- Born: Haiti
- Education: University of California, Berkeley Cornell University
- Scientific career
- Workplaces: Northwestern University Cornell University
- Thesis: A mechanistic investigation of the environmental chemodynamics of fluoroquinolone antibiotics (2008)

= Ludmilla Aristilde =

Ludmilla Aristilde is an American engineer who is a professor at Northwestern University. Her research considers environmental biochemistry and bioengineering. She was awarded an Alexander von Humboldt Foundation Bessel Research Award.

== Early life and education ==
Aristilde grew up in Port-Au-Prince, Haiti. She became interested in environmental science because of the environmental devastation she witnessed as a child, including deforestation and water pollution. Dirty water drove an epidemic of cholera; deforestation caused flooding and erosion. She studied the science of earth systems at Cornell University, where, as a keen artist, she also completed a Bachelor of Fine Arts. She moved to University of California, Berkeley for graduate studies, where she majored in environmental engineering and became interested in toxicology. She stayed in Berkeley for her doctoral research, investigating the chemodynamics of fluoroquinolone antibiotics with Garrison Sposito. Fluoroquinolone antibiotics have a broad spectrum of antibacterial activity, but impact biogeochemical processes through soil bacteria. As the antibiotics strongly bond to soils, they impact their degradation and bioavailability. Aristilde combined experimental and theoretical approaches to understand the environmental impacts of ciprofloxacin. She was a postdoctoral researcher in Grenoble, where she held a Fulbright Program scholarship and developed spectroscopic techniques to understand interactions between organic materials and minerals. She completed a National Science Foundation postdoc at Princeton University, where she learned about metabolomics and molecular biology, and joined Cornell University in 2018.

== Research and career ==
Aristilde joined Northwestern University in 2019. Her research uses molecular and computational approaches to understand the environmental and biological impacts of chemical systems. She looks to use nature's innate ability to breakdown chemicals to get rid of pollutants. She has demonstrated that wastewater can breakdown plastics, and use the products for fuel.

In 2021, Aristilde was awarded an Alexander von Humboldt Foundation Bessel Research Award. As part of the award, she worked with the University of Tübingen to explore new strategies to recover carbon from biological waste.
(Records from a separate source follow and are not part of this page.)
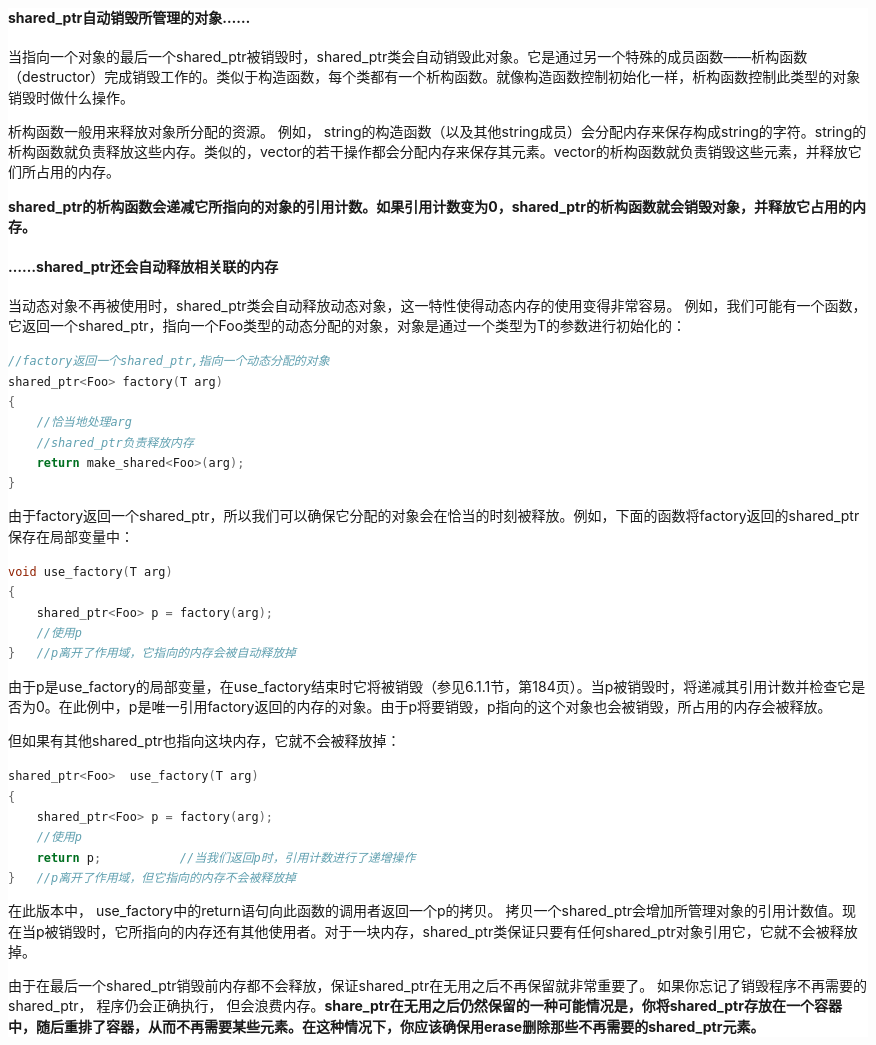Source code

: 
#### shared_ptr自动销毁所管理的对象……

当指向一个对象的最后一个shared_ptr被销毁时，shared_ptr类会自动销毁此对象。它是通过另一个特殊的成员函数——析构函数（destructor）完成销毁工作的。类似于构造函数，每个类都有一个析构函数。就像构造函数控制初始化一样，析构函数控制此类型的对象销毁时做什么操作。

析构函数一般用来释放对象所分配的资源。 例如， string的构造函数（以及其他string成员）会分配内存来保存构成string的字符。string的析构函数就负责释放这些内存。类似的，vector的若干操作都会分配内存来保存其元素。vector的析构函数就负责销毁这些元素，并释放它们所占用的内存。

**shared_ptr的析构函数会递减它所指向的对象的引用计数。如果引用计数变为0，shared_ptr的析构函数就会销毁对象，并释放它占用的内存。**



#### ……shared_ptr还会自动释放相关联的内存

当动态对象不再被使用时，shared_ptr类会自动释放动态对象，这一特性使得动态内存的使用变得非常容易。 例如，我们可能有一个函数，它返回一个shared_ptr，指向一个Foo类型的动态分配的对象，对象是通过一个类型为T的参数进行初始化的：

```c++
//factory返回一个shared_ptr,指向一个动态分配的对象
shared_ptr<Foo> factory(T arg)
{
    //恰当地处理arg
    //shared_ptr负责释放内存
    return make_shared<Foo>(arg);
}
```

由于factory返回一个shared_ptr，所以我们可以确保它分配的对象会在恰当的时刻被释放。例如，下面的函数将factory返回的shared_ptr保存在局部变量中：

```c++
void use_factory(T arg)
{
    shared_ptr<Foo> p = factory(arg);
    //使用p
}	//p离开了作用域，它指向的内存会被自动释放掉

```

由于p是use_factory的局部变量，在use_factory结束时它将被销毁（参见6.1.1节，第184页）。当p被销毁时，将递减其引用计数并检查它是否为0。在此例中，p是唯一引用factory返回的内存的对象。由于p将要销毁，p指向的这个对象也会被销毁，所占用的内存会被释放。

但如果有其他shared_ptr也指向这块内存，它就不会被释放掉：

```c++
shared_ptr<Foo>  use_factory(T arg)
{
    shared_ptr<Foo> p = factory(arg);
    //使用p
    return p;			//当我们返回p时，引用计数进行了递增操作
}	//p离开了作用域，但它指向的内存不会被释放掉
```

在此版本中， use_factory中的return语句向此函数的调用者返回一个p的拷贝。 拷贝一个shared_ptr会增加所管理对象的引用计数值。现在当p被销毁时，它所指向的内存还有其他使用者。对于一块内存，shared_ptr类保证只要有任何shared_ptr对象引用它，它就不会被释放掉。

由于在最后一个shared_ptr销毁前内存都不会释放，保证shared_ptr在无用之后不再保留就非常重要了。 如果你忘记了销毁程序不再需要的shared_ptr， 程序仍会正确执行， 但会浪费内存。**share_ptr在无用之后仍然保留的一种可能情况是，你将shared_ptr存放在一个容器中，随后重排了容器，从而不再需要某些元素。在这种情况下，你应该确保用erase删除那些不再需要的shared_ptr元素。**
Aristilde's research looks to understand the metabolism of organic systems in environmental bacteria, the dynamics of nutrient-cycling enzymes and the physical chemistry of biomolecules. She has demonstrated that soil bacteria (Pseudomonas putida) reorganize their metabolism to survive on lignin, which could inform the design of microbial factories to convert plant waste into sustainable fuels. The Pseudomonas putida achieve this by regulating their metabolic pathways to extract energy from lignin without exhausting itself.